= Excerpted text =
So the question is, do they want anybody else?
I mean, one can't live without one's siblings/friends too. It depends just -how- close you are-- also, this is such an unrealistic situation. At least, it's very rare, and it's really hard to say 'cause it's not like you can do a bit of on-the-spot research about platonic life-bonds, y'know. My feeling is that this dedication is transcendent-- it's love. Whether you want to take that pure love to a sexual level to complete all circuits... depends on what your philosophy of human living/needs is. Like... I'd love Kirk & Spock to retire together (with Bones not far away). I can totally see them living happily (and sexlessly). Jim wouldn't be so happy with the sexless part, so he'd prolly always be seducing random maidens, so to speak.
PPPPS :>
Date: 2003-11-11 08:46 pm (UTC)Also, the "I would die for you/you mean everything to me" male-bonding type fic is called "smarm", being in between slash & non-slash. Very popular, too. Related to hurt/comfort :D :D
Re: PPPPS :>
Date: 2003-11-12 03:54 pm (UTC)see. Las does the whole 'scathe! scathe' thing but I've noticed how you're always (with UL I mean) sending me down this Rilly Cool Path of Thought. And. I like the paths.
Yes. you're my *Robert Frost* road, dude. ahem. *still excited* Thank you!
Oh, well. Hm. *thinks* I thought it was canon. But, you know. I gave up, too. And was never all that big a fan in the first place, but I watched it with a dear friend. (And! I had the biggest crush on Ares. Like, ever. Ahem. Am *so* shallow. Shallow like expensive teacup!) But then I was channel-surfing one day and I saw the Kiss and the One True Love and I was all 'well matey, lesbians ahoy.' But I guess you don't *know* if it's canon, because you can't show The Real Gay on primetime, can you? So they could have been having it off but the kiss was about all that could get by the censors. Now I have this urge to find Xena fans and ask for the skinny. Must repress.
Well, they *could* live without each other, push came to shove. Not without, like, the psychological trauma of all time, but yeah. And I think they *could* be content with just each other, but you see, Conrad has to stay in one place and Roth needs to move around so it's never an option.

= Material supplied =
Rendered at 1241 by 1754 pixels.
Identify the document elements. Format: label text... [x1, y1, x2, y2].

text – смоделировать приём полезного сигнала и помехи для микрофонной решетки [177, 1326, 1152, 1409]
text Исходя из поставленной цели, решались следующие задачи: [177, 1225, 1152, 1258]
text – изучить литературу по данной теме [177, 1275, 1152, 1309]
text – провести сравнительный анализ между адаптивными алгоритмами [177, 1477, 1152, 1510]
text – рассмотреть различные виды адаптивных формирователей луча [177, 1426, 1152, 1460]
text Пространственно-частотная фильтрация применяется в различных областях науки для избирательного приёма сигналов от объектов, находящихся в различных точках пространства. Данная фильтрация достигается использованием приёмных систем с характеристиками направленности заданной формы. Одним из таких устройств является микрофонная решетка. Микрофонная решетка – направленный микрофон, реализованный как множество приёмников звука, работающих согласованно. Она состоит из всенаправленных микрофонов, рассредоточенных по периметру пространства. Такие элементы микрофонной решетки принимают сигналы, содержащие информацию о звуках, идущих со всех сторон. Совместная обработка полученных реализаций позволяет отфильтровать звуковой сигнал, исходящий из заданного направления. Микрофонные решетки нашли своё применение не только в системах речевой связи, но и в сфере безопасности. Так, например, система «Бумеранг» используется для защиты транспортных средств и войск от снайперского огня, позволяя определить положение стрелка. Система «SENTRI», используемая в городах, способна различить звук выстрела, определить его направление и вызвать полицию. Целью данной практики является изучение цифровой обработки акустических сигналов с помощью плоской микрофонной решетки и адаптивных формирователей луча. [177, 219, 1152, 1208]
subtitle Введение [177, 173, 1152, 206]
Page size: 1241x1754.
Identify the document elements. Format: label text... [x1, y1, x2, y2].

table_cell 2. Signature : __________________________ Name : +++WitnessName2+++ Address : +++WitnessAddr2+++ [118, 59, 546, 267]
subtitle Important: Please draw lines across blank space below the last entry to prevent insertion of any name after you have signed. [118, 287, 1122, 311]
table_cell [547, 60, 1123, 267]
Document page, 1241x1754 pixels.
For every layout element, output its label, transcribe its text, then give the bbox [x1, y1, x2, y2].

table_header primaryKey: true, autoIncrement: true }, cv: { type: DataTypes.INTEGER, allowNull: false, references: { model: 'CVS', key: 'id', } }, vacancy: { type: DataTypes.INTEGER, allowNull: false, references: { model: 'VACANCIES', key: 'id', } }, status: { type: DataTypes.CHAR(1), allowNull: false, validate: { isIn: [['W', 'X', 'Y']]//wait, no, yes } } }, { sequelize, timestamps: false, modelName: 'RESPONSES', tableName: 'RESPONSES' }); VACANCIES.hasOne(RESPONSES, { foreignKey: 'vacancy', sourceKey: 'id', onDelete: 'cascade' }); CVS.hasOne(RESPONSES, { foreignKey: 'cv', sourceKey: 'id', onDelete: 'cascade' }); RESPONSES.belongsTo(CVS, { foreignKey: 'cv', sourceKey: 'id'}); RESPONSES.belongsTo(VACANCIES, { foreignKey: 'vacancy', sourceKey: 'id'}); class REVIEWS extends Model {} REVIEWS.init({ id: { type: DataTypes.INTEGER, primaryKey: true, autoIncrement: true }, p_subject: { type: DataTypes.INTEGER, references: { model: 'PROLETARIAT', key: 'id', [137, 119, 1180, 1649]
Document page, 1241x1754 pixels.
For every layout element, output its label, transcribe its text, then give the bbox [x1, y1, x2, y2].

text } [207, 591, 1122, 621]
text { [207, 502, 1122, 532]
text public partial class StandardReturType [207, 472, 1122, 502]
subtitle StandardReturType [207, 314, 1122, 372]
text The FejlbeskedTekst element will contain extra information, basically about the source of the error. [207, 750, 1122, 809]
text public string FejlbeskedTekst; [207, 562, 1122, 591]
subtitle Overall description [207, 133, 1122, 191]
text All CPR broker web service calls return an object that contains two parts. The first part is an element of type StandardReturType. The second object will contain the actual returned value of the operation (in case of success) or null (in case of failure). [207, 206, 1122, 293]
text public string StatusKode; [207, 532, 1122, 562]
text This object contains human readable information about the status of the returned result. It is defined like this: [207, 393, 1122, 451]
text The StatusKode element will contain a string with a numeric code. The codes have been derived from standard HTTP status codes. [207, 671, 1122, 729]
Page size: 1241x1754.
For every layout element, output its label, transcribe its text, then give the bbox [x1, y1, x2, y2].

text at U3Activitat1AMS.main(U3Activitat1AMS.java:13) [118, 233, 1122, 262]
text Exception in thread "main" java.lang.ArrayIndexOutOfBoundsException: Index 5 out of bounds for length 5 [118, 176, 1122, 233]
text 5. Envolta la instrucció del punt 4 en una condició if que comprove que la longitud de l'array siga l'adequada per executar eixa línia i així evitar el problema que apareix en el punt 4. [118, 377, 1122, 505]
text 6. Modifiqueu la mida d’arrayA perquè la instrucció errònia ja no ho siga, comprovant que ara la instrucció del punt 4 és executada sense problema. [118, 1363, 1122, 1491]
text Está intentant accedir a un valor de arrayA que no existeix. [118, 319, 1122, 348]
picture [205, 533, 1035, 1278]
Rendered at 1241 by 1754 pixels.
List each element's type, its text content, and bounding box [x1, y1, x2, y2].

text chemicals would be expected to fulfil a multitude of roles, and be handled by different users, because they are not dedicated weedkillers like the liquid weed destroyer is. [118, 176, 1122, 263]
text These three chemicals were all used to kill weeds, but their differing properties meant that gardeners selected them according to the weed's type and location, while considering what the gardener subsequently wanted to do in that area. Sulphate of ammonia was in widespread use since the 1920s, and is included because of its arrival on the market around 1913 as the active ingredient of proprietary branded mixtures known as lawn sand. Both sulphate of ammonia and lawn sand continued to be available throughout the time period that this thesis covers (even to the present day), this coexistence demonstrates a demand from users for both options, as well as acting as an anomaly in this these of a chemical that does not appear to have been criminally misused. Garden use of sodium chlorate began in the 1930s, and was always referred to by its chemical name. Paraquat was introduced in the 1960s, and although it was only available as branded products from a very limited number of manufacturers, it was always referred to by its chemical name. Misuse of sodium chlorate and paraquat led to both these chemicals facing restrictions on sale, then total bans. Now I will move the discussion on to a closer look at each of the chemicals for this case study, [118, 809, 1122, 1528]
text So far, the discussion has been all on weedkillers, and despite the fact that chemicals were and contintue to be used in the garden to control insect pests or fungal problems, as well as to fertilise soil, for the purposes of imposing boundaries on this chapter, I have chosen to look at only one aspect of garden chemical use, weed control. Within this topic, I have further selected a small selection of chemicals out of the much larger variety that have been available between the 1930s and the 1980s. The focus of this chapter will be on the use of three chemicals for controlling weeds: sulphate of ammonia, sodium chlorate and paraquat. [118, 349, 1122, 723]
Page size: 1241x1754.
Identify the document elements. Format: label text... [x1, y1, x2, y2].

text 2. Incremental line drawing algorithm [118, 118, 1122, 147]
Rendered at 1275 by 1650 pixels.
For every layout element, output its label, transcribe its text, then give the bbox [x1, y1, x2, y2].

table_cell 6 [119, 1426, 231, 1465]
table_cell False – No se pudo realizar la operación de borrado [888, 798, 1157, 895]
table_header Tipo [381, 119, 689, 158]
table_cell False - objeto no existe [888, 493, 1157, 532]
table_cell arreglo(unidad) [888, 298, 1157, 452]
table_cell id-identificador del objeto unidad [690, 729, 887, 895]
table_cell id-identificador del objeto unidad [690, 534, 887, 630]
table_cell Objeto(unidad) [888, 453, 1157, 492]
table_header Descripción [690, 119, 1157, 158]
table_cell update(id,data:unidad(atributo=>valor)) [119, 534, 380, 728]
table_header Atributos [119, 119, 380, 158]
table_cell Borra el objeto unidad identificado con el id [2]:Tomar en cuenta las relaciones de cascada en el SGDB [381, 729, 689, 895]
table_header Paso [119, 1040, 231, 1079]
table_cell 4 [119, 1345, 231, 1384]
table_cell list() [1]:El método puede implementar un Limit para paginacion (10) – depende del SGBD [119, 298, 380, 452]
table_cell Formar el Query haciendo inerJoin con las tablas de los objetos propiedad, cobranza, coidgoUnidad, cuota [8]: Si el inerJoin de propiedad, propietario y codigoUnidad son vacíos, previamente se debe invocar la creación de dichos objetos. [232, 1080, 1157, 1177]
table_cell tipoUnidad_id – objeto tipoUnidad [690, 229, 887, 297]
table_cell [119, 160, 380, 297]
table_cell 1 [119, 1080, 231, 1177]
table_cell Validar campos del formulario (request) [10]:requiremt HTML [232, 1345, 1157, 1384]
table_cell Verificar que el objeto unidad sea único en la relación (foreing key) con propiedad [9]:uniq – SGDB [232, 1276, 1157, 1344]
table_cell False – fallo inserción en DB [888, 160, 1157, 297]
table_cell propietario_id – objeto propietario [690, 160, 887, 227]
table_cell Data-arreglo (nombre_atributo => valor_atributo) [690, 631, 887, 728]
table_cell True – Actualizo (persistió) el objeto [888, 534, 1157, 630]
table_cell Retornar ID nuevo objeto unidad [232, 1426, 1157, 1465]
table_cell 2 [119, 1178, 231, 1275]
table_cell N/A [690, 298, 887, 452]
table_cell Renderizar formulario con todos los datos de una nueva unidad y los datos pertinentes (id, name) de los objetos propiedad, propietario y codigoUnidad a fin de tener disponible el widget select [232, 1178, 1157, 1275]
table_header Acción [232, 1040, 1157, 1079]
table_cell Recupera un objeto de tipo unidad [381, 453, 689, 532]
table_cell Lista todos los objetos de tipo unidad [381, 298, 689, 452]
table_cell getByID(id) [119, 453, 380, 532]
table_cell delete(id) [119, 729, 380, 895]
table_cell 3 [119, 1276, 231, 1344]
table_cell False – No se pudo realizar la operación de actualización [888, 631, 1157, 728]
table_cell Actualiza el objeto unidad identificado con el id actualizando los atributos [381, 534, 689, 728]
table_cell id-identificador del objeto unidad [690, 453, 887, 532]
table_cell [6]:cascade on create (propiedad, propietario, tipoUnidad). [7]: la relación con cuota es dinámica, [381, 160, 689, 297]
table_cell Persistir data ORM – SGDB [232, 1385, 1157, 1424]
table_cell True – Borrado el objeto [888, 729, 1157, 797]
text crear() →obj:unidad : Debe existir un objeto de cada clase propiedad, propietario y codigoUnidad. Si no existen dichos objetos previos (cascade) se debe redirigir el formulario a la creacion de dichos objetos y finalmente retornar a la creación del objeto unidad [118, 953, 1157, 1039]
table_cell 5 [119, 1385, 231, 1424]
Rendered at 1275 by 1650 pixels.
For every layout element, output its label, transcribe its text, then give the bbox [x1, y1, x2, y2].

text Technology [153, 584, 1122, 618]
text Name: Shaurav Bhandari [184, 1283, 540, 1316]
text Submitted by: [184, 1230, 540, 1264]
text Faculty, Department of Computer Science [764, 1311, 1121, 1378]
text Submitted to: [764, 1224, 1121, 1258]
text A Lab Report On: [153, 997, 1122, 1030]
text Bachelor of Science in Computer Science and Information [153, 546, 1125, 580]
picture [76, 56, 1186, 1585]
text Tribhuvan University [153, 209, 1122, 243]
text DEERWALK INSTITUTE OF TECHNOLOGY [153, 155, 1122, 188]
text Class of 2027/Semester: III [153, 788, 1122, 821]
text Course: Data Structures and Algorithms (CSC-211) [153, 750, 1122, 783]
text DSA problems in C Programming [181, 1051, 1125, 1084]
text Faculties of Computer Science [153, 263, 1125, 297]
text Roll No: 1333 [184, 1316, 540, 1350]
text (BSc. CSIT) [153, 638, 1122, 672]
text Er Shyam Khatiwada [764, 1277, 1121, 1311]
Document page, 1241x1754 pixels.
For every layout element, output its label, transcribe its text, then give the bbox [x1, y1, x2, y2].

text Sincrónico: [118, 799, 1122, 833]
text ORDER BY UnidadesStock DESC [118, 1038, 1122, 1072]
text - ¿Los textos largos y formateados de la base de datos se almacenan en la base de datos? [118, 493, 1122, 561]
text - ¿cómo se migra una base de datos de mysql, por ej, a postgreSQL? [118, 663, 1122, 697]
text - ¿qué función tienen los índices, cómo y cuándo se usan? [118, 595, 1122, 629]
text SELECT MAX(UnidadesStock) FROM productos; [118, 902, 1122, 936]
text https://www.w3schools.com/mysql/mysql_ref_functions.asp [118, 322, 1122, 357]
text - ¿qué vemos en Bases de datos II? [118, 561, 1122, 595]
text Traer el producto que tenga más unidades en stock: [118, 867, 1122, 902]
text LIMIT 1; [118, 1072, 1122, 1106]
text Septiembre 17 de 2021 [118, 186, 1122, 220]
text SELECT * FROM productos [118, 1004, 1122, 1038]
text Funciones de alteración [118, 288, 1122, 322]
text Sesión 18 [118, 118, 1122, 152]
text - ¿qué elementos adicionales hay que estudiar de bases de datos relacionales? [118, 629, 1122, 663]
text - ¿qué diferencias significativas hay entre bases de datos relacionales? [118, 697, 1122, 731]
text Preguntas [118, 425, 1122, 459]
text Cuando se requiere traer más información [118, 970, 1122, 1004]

= Problem set =
(a) In the comment thread, what name is given to the "I would die for you" kind of male-bonding fic?
(b) Please decide whether each statement agrees with the comment thread, answering yes or no and quoting the words that settle it: (i) Smarm is described as related to hurt/comfort. (ii) Conrad is the one who needs to move around. (iii) One writer had a crush on Ares.
(c) Carry the comment thread forward from its final sentence.

= Task-by-task outputs =
(a) It is called "smarm."

(b)
(i) Yes: "Related to hurt/comfort"
(ii) No: "Conrad has to stay in one place and Roth needs to move around"
(iii) Yes: "I had the biggest crush on Ares."

(c)
And sadly, with Teh Sex, Conrad is All Hung Up on the Meaningful and the Forever and the Love and the Marriage, because of his faithless lyingbastard father. Yes. Yes I invented a fantasy world just to put a sexual repressive in charge. My God.
Oh, I KNOW! I totally want DV Harry to curl up in a little ball of hermit trauma if Draco dies. No Hermione! I want emphatic rejection. 'I am sorry but you and indeed all the world are AS DUST now! I will now go insane! Thank you! Ours was the love, you know, the One True Love!' Hermione: Wasted all that time on the gay ones. Who's the smart one now, Hermione? Who? Who? Ahem.
Re: PPPPS :>
Date: 2003-11-13 01:22 am (UTC)*bounces* heeee. I'm as road, I'm a stream. *giggles* I'm the tasteful anthology selection. Or not >:D
Ares, yes. And the thief, whatever his name was... or was that Ares except in his guise as the thief? *confused* hee.
AHAHAHAH Kept apart by foul logistics! Curses! ahahahaha, I imagine writing a fic where H&D are kept apart by lodging needs. It cracks me up :D :D
So like... Conrad only ever has sex within marriage? ahahahah. So Harry is like, much more loose & wild, you're saying :D
Because UL!Harry -has- to get it on. HE SIMPLY HAS TO >:O
I think I only say that so I can cackle at UL!Draco's expense if/when it happens. Oh, I will cackle. It's good he's not real because I'd never let him live it down. Never. I will be an infernal nuisance with the "MUWAHAH TOLD YOU SO" and such. I take such wild joy in characters cracking and eating their hat, I really do >:D
EHEHEEHE. it would almost be fun (almost) to have the worst happen just to see DV!Harry totally lose it and reject everyone. It's like some sort of revenge fantasy gone bad or something. I don't even know revenge on -whom-, exactly. Draco, I think. Or rather, it's just so embarrassing to realize that the raving earnest boy has actually got you whipped. MUWAHAHAHAH :D um -.-
(heeeee we make such a pair with the rambly insanity. heeeee!)
Re: PPPPS :>
Date: 2003-11-13 02:42 am (UTC)Mmkay. *squee.*
I forgot the thief! Was he called Autolycus? Maybe. Maybe he was. I think he was a real person. Oooh. There should be slash.
(and I am BAD.)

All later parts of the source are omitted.